EMF Performance Tips

Last updated: July 6, 2005

Authors: Dave Steinberg, Elena Litani

Reduce memory footprint of EMF models using boolean flags

The generator provides an option to combine boolean flags into an int field in class implementations. This applies to the values of boolean attributes and the flags representing whether unsettable features are set. This can significantly reduce the memory consumed by instances of models with classes containing a number of such features. To enable this option, specify a field name in the "Boolean Flags Field" property, under "Model Feature Defaults", of a generator model.

The "Boolean Flags Reserved Bits" property can be used to indicate that the int field is actually inherited from a base object implementation, and to specify the number of bits reserved for use by the base. For example, Ecore uses eFlags, which is defined on EObjectImpl, for its boolean flags, with 8 bits reserved for the base. Note that, though it's unlikely that EObjectImpl will require more than 8 bits of this field, we do reserve the right to break compatibility by exceeding this number, if necessary. So, it is safer to use a separate int field for the boolean flags in your model, which can still yield substantial memory savings.

Improve performance of save and load operations

The following options (specified on org.eclipse.emf.ecore.xmi.XMLResource) can be used on load(InputStream, Map) and save(OutputStream, Map) to improve the performance of the save or load operation, by decreasing either the running time of the operation or the amount of memory it uses.

Load options

OPTION_DEFER_IDREF_RESOLUTION

Option value: Boolean.

This option can be enabled to defer resolving references within a resource until the whole document has been parsed. The default strategy is to try to resolve each reference as it is encountered and then, at the end, resolve any ones that failed. This wastes time looking up forward references that do not exist yet, which, if you're using intrinsic IDs, can involve iterating over every object in the resource.

OPTION_USE_PARSER_POOL

Option value: org.eclipse.emf.ecore.xmi.XMLParserPool.

We strongly encourage to set this option for EMF load operation. This option is used to provide a parser pool, from which SAXParser instances are created and reused. XMLParserPool defines a simple interface for obtaining and releasing parsers based on their features and properties. Specifying a parser pool, such as an instance of the default implementation, XMLParserPoolImpl, can improve performance dramatically when a resource performs repeated loads. A single parser pool can also be shared among multiple resources. Default implementation is also thread-safe.
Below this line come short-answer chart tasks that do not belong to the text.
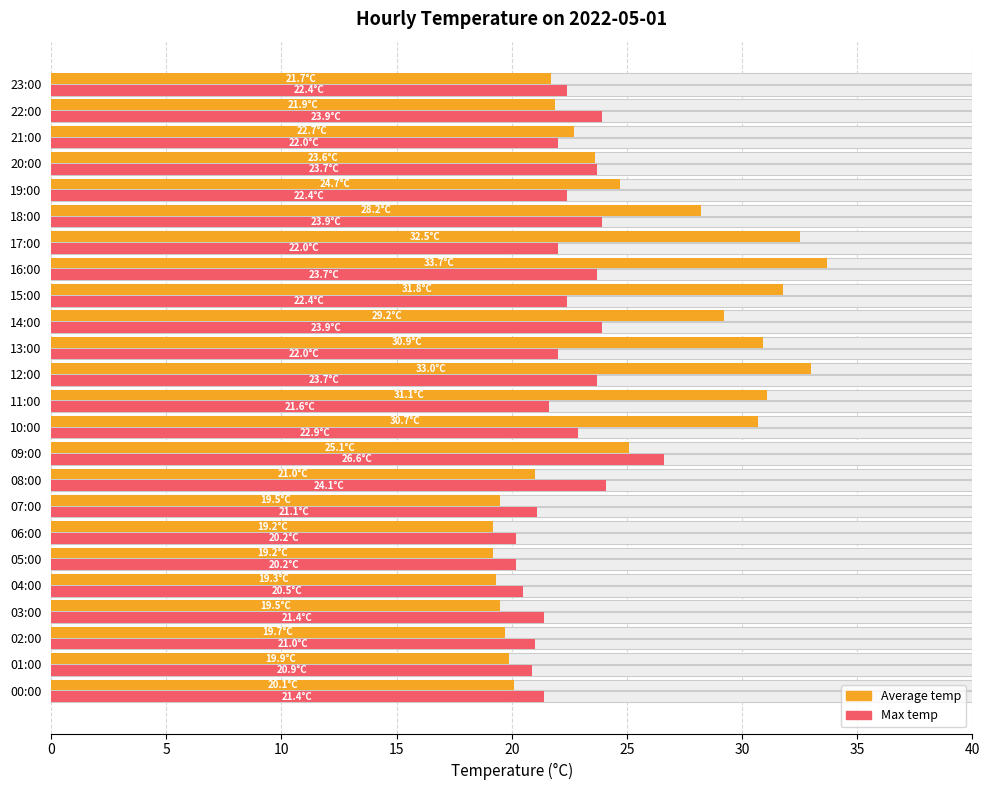

Between 04:00 and 03:00, which is larger?

03:00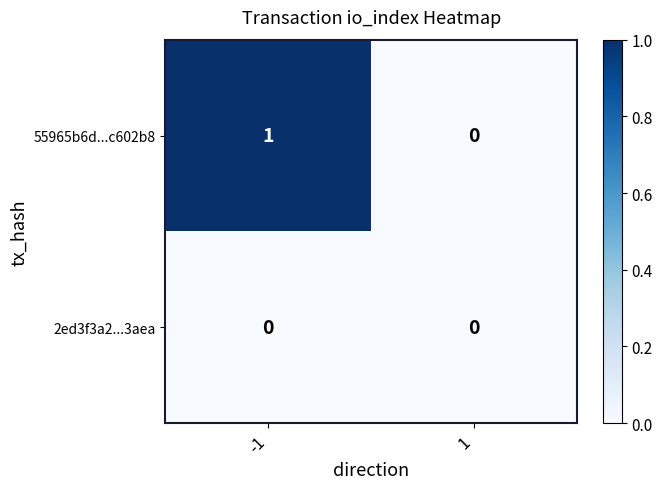

At which category is the sum across all series the highest?

-1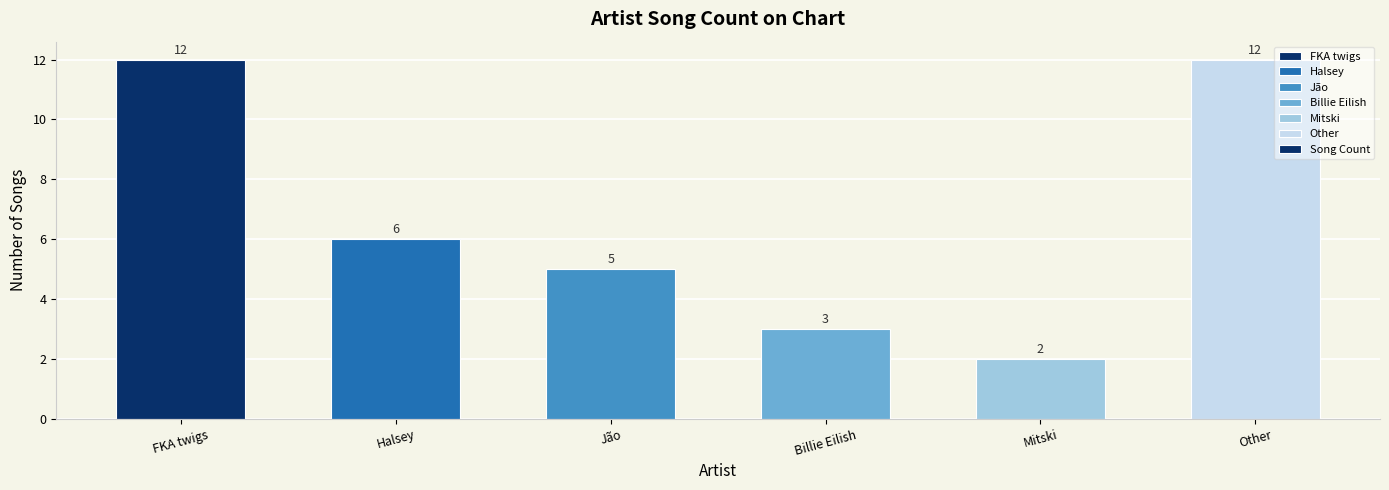

Which has a higher value, Other or Jão?

Other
OPTION_USE_XML_NAME_TO_FEATURE_MAP

Option value: java.util.Map.

This option can be used to share the cache of mappings between qualified XML names (namespace + local name) and corresponding Ecore features across invocations of load(), or even among resources. It can take some time to determine these associations, since they can be affected by ExtendedMetaData or an XMLMap, so they are cached during a load. If you use this option to specify the same map for several loads, that instance will be used as the cache, improving the performance for all but the first. You can share a single map among multiple resources, unless they load different models with conflicting qualified names.

Save options

OPTION_FLUSH_THRESHOLD

Option value: Integer.

This option can be used to specify a maximum number of characters to allow in the output stream before flushing it. This reduces the memory used in serializing a large file, but it is slower than the default behavior.

OPTION_USE_CACHED_LOOKUP_TABLE

Option value: List.

This option provides a placeholder to cache information about structure of the model. (using qualified XML names as a key for caching information). When possible, the same placeholder list should be shared among resources, unless you intent to serialize instances of different models.

OPTION_CONFIGURATION_CACHE

Option value: Boolean.

This option can be enabled to cache and reuse generic data in repeated save operations, avoiding the cost of reinitializing the data. This option is save to use when serializing instances of the same model.

OPTION_FORMATTED

Option value: Boolean.

This option is used to disable formatting of documents, omitting whitespaces and line brakes, to improve the performance of saving and, subsequently, loading the resulting document. This means fewer bytes have to be written and read, but the serialization will be less human-readable.

OPTION_USE_FILE_BUFFER

Option value: Boolean.

This option can be enabled to accumulate output during serialization in a temporary file, rather than an in-memory buffer. This reduces the memory used in serializing a large file, but it is slower than the default behavior.